Este contenido se hizo gracias al apoyo de la comunidad de El Destape. Sumate. Sigamos haciendo historia.
En la Ciudad de Buenos Aires, las estaciones de monitoreo que están en cinco esquinas de alto tránsito dieron como resultado que durante mayo, en el segundo mes de la cuarentena, las vibraciones llegaron a atenuarse hasta un 66%, en comparación con el mapa del ruido realizado en 2018.
Basándose en ese mismo mapa, Alejandro Bidondo, coordinador de la carrera de Ingeniería de Sonido de la Universidad Nacional Tres de Febrero, realizó, junto con colegas y estudiantes, una serie de mediciones sonoras en diferentes barrios de CABA: registraron un descenso de hasta 17 dB (decibeles) en el patio interior de una vivienda de La Paternal. “Este trabajo lo hicimos en abril, cuando el confinamiento era estricto y apenas podíamos salir a la calle”, cuenta.

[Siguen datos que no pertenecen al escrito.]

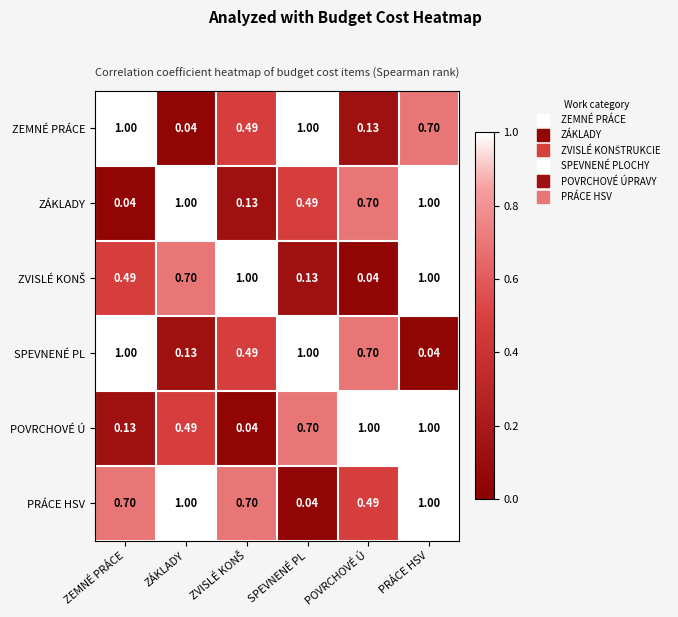

At which category is the sum across all series the highest?

PRÁCE HSV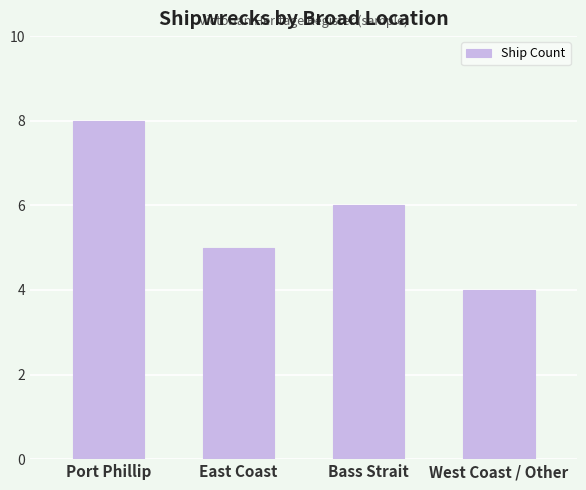

List the labels in order of value, smallest first.

West Coast / Other, East Coast, Bass Strait, Port Phillip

Realizado durante varios días en momentos aleatorios en los barrios de Saavedra, Villa Devoto y La Paternal en esquinas, interiores de sus propios hogares y pulmones de manzana, dieron como resultado un promedio de 10 dB de atenuación. “Esta es una foto de una situación única en nuestra vida, que refleja de algún modo la magnitud del ruido que generamos habitualmente. El ruido que más se padece es el que entra en tu casa, ya que es donde procurás relajarte”, dice Bidondo. Por caso, en el tranquilo barrio de Saavedra, los decibeles diurnos en épocas normales, sin pandemia, llegan a 65, el límite máximo de ruido permitido en la ciudad.
Aún sin una medición específica, los investigadores coinciden en que la cuarentena produjo una considerable merma del “rumble”, ese run run grave y sostenido que generan, por ejemplo, las autopistas, el bajo que acompaña la banda de sonido permanente de las ciudades. “Tenemos que empezar a entender que existe la huella sonora. La ciudad es un organismo vivo, debemos entender cómo se constituye su sonido”, explica Bidondo.
La batalla por el ruido
Esto es lo que la ciencia mide de este novedoso silencio. Pero el ruido genera sentido. Una cosa es cuánto suena. Otra es qué dice.

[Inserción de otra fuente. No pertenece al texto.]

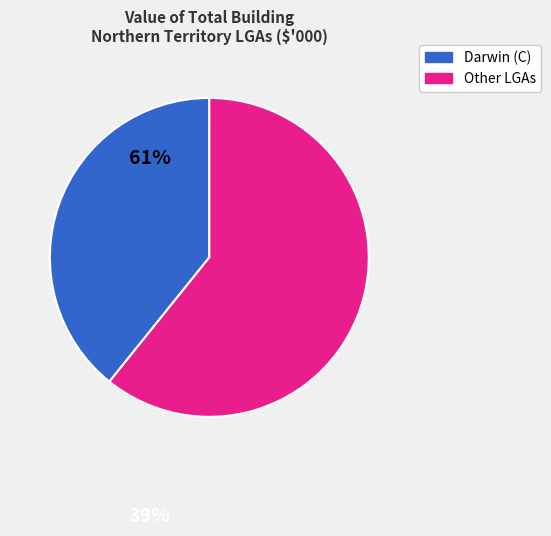

Does any single category account for the majority?

Yes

Desde el inicio de la cuarentena, el ruido se ausentó de las calles, aunque ha ido reapareciendo al ritmo de la flexibilización de las medidas sanitarias de aislamiento. Ya en abril, el sonido social más característico de la pandemia se había mudado a los balcones. Comenzó con los aplausazos a los trabajadores de la salud, que decayeron en intensidad hasta silenciarse. Artistas y djs de ocasión musicalizaron la vía pública desde sus casas, hasta que la novedad también se apagó. Y finalmente comenzaron los cacerolazos de los barrios paquetes.
Hay una batalla por el ruido, en la que por el momento se van imponiendo los sectores más reaccionarios de la sociedad: los anticuarentena, los que, anteponiendo supuestas libertades individuales, ponen en riesgo la salud social y salen a expresarse en el espacio público. De prepo, y amplificadas por los medios corporativos, esas voces parecen sonar más fuerte.
Por el contrario, quienes acuerdan con esa regla colectiva, y asumen la responsabilidad de cuidarse y cuidar a los demás, no pueden marchar ni hacerse escuchar. Todavía.
En todo caso, el estruendo de las ciudades se convirtió en rumor, apenas. ¿Cómo se podrían aprovechar, en la pospandemia, las enseñanzas de esta situación inédita, que desembocó, sin buscarlo, en un beneficioso descenso de la contaminación sonora? Bidondo habla de la necesidad de descentralizar las muchedumbres urbanas. Y agrega un singular punto de vista: “Vivimos una cultura de homo videns, del hombre que ve. Sería interesante darle una oportunidad al hombre que escucha, porque si hemos sobrevivido tantos años de las cavernas para acá, no ha sido por lo que vemos, sino por lo que escuchamos. Es el sentido que nos alertó si había un depredador en 360 grados a la redonda. Estamos acá gracias a haber entendido los paisajes sonoros desde tiempos prehistóricos”.